• Task brief: Only the lines in the entries below from the line with "zásadami ochrany údajů" to the line with "prikaži kronološki", both included, belong in the answer, transcribed exactly and without pictures.

-- Records provided follows --

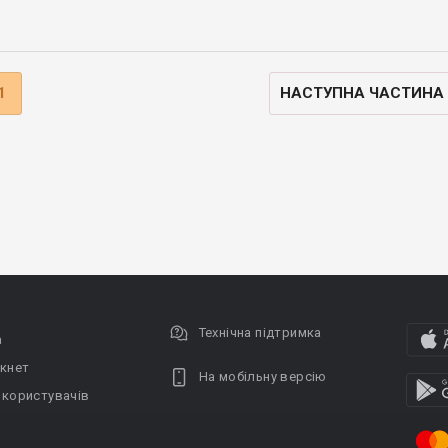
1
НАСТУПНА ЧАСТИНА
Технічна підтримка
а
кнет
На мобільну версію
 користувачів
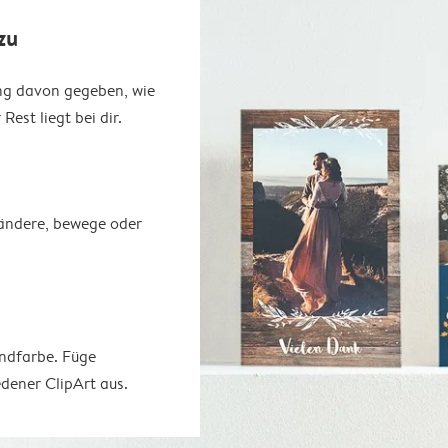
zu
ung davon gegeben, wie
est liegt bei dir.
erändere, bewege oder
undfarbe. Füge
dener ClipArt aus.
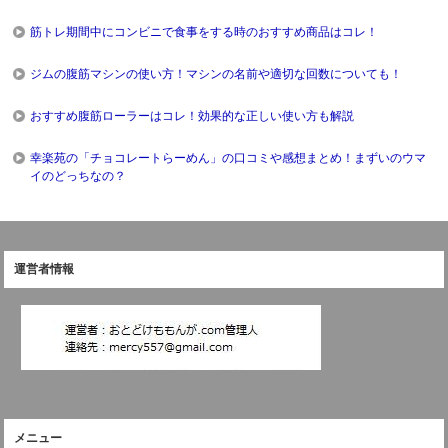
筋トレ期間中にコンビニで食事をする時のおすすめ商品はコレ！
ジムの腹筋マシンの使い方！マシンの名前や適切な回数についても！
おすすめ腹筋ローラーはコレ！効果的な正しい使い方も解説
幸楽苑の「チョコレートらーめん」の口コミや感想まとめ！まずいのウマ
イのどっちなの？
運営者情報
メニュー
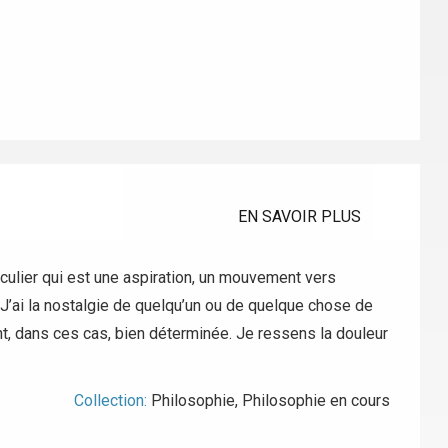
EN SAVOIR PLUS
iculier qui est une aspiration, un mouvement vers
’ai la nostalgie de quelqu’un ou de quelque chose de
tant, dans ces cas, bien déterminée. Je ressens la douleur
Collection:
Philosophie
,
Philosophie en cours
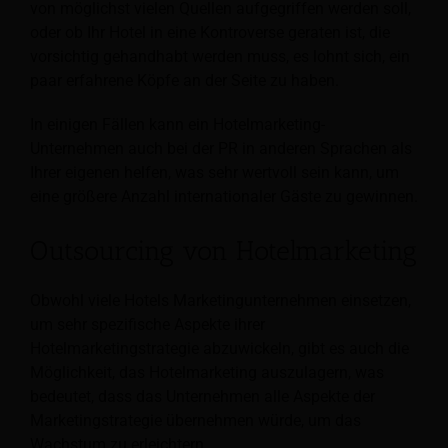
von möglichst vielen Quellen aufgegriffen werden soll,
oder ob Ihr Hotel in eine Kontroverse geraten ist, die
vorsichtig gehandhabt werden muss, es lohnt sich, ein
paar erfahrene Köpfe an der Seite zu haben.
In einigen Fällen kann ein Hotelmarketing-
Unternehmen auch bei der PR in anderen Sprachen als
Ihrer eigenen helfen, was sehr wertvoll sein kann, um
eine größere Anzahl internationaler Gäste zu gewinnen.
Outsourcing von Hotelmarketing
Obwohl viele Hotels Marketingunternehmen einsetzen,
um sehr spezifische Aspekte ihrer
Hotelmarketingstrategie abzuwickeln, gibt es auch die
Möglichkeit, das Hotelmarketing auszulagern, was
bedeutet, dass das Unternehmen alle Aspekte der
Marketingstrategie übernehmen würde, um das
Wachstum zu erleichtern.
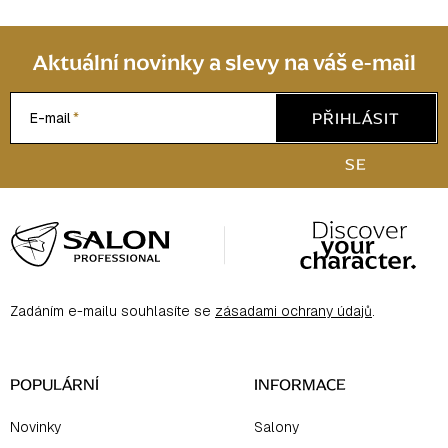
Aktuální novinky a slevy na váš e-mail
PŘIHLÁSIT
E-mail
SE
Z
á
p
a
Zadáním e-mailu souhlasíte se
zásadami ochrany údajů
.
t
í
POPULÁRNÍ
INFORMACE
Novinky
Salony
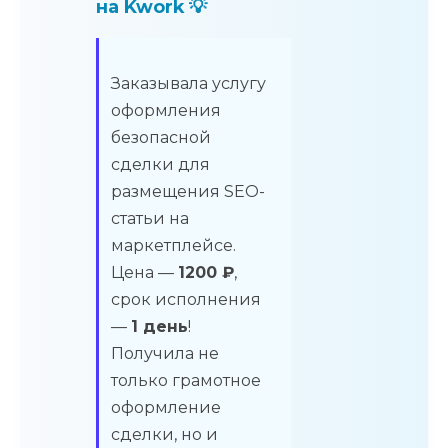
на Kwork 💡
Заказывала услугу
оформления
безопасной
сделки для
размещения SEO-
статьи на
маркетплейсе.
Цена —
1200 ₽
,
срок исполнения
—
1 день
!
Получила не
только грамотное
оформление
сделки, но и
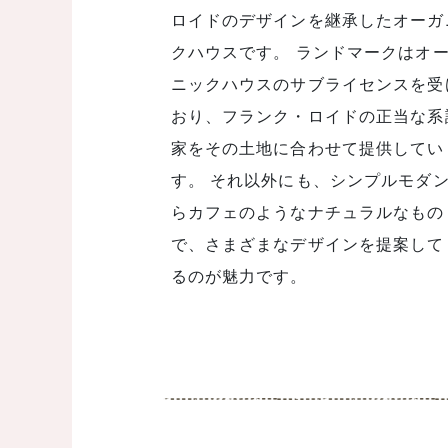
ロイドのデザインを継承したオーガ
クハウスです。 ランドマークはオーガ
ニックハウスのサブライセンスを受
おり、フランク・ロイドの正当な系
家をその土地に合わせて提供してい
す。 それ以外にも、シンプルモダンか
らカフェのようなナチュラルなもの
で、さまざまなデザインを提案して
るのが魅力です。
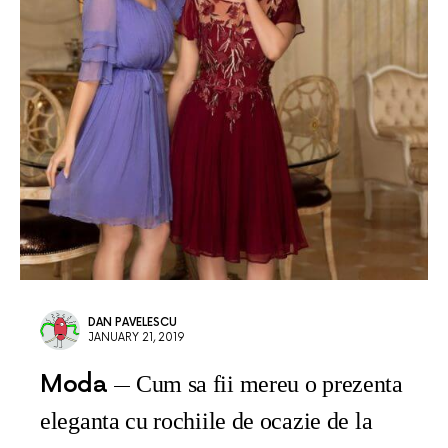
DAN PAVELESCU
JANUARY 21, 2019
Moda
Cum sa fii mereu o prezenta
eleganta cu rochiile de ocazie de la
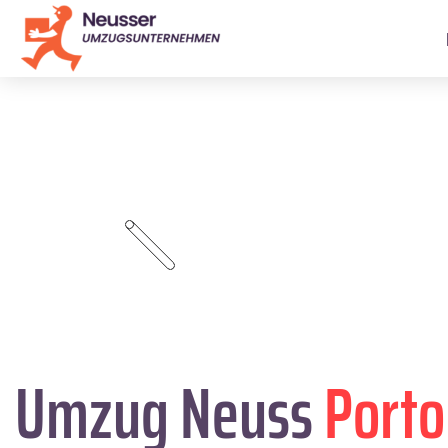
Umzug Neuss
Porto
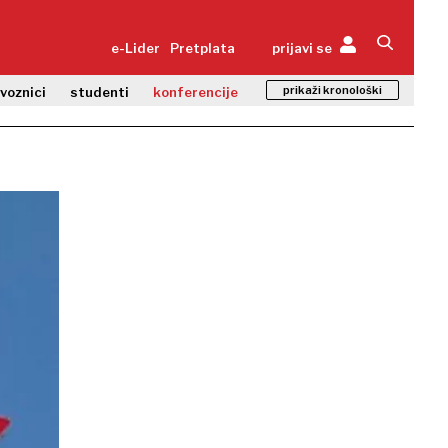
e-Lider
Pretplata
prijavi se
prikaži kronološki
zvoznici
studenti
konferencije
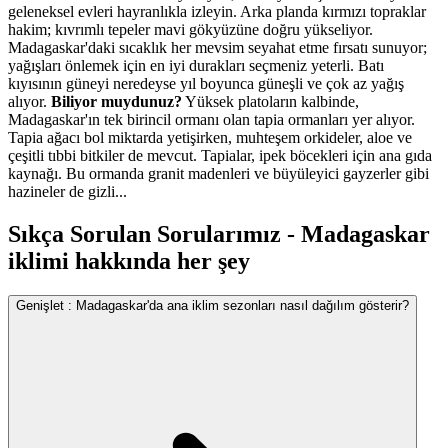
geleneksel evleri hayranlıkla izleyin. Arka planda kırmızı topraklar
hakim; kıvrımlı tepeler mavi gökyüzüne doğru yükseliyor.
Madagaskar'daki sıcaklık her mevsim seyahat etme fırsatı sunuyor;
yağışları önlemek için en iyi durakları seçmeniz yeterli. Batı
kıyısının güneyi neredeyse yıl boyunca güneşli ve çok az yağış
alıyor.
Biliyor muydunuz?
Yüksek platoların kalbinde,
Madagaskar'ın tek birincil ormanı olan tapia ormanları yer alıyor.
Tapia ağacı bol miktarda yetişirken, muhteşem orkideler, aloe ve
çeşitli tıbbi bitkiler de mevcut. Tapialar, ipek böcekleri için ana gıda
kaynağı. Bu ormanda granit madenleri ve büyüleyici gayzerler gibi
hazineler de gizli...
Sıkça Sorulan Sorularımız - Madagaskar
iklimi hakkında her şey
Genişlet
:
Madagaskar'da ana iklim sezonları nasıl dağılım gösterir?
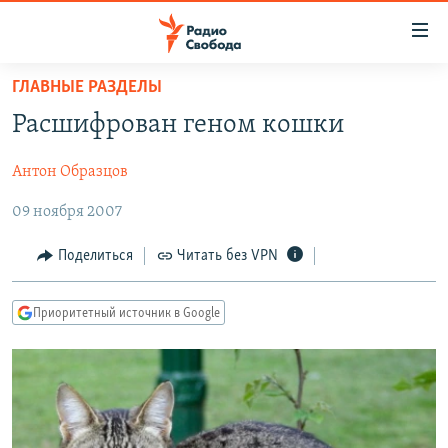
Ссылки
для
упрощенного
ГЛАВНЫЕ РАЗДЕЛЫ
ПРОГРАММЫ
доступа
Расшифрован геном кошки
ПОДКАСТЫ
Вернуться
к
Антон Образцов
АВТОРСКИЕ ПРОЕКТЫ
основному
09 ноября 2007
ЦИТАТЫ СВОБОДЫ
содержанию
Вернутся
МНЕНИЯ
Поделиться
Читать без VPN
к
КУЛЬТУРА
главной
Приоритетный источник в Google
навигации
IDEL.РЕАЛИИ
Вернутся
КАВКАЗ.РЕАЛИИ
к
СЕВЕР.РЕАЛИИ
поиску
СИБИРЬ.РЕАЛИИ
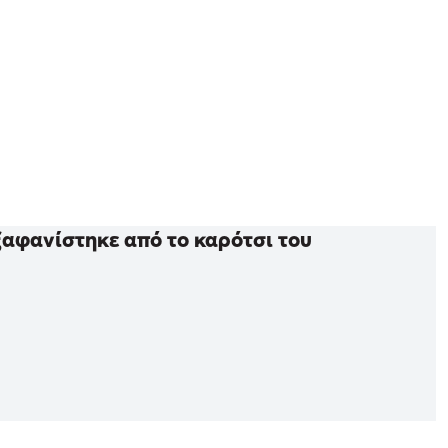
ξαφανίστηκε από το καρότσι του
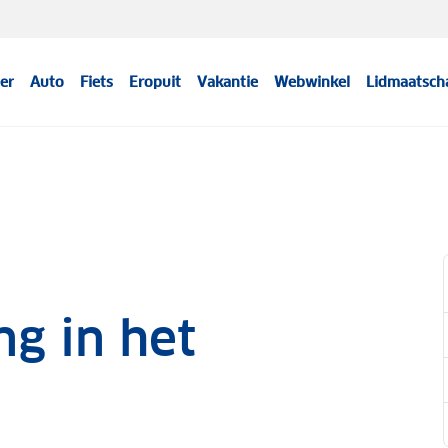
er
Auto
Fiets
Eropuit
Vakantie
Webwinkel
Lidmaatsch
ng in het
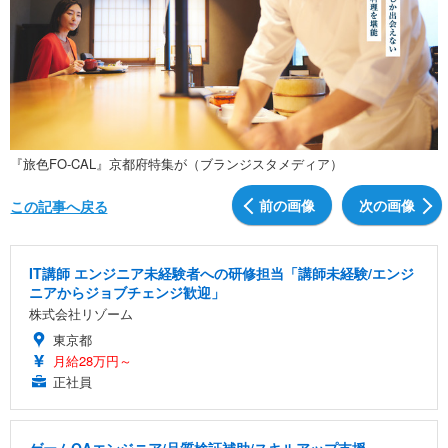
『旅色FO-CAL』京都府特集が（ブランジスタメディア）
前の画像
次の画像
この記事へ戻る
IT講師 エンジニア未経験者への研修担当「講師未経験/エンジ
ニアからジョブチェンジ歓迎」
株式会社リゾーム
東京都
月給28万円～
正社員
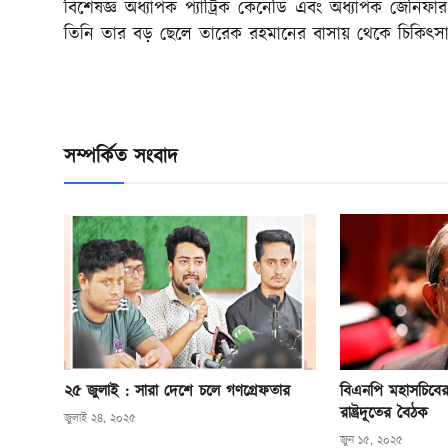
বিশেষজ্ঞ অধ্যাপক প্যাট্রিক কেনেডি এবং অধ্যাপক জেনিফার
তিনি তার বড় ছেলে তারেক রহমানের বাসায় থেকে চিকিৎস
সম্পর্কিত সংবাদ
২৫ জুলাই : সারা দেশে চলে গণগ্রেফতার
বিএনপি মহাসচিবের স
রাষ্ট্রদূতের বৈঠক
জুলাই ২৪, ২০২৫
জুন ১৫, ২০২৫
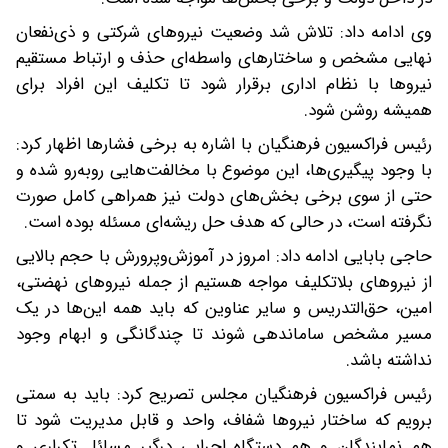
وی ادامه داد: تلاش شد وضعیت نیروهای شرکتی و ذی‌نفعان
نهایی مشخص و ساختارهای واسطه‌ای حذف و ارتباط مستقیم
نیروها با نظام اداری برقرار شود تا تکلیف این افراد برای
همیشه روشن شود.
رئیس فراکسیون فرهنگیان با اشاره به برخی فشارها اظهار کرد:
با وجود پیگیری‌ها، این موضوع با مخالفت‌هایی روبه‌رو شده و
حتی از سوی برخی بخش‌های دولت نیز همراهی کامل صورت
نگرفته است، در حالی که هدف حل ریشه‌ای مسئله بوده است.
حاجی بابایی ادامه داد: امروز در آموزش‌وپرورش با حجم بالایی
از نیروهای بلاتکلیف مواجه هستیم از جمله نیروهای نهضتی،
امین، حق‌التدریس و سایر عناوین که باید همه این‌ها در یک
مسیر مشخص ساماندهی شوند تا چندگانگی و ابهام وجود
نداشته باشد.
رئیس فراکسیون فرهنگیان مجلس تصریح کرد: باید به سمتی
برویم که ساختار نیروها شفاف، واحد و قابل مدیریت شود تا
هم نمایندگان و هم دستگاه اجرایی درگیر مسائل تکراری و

-- Records provided concluded --

• Task result:
zásadami ochrany údajů
.
t
í
POPULÁRNÍ
INFORMACE
Novinky
Salony
на Kwork 💡
Заказывала услугу
оформления
безопасной
сделки для
размещения SEO-
статьи на
маркетплейсе.
Цена —
1200 ₽
,
срок исполнения
—
1 день
!
Получила не
только грамотное
оформление
сделки, но и
ロイドのデザインを継承したオーガ
クハウスです。 ランドマークはオーガ
ニックハウスのサブライセンスを受
おり、フランク・ロイドの正当な系
家をその土地に合わせて提供してい
す。 それ以外にも、シンプルモダンか
らカフェのようなナチュラルなもの
で、さまざまなデザインを提案して
るのが魅力です。
DAN PAVELESCU
JANUARY 21, 2019
Moda
Cum sa fii mereu o prezenta
eleganta cu rochiile de ocazie de la
Umzug Neuss
Porto
e-Lider
Pretplata
prijavi se
prikaži kronološki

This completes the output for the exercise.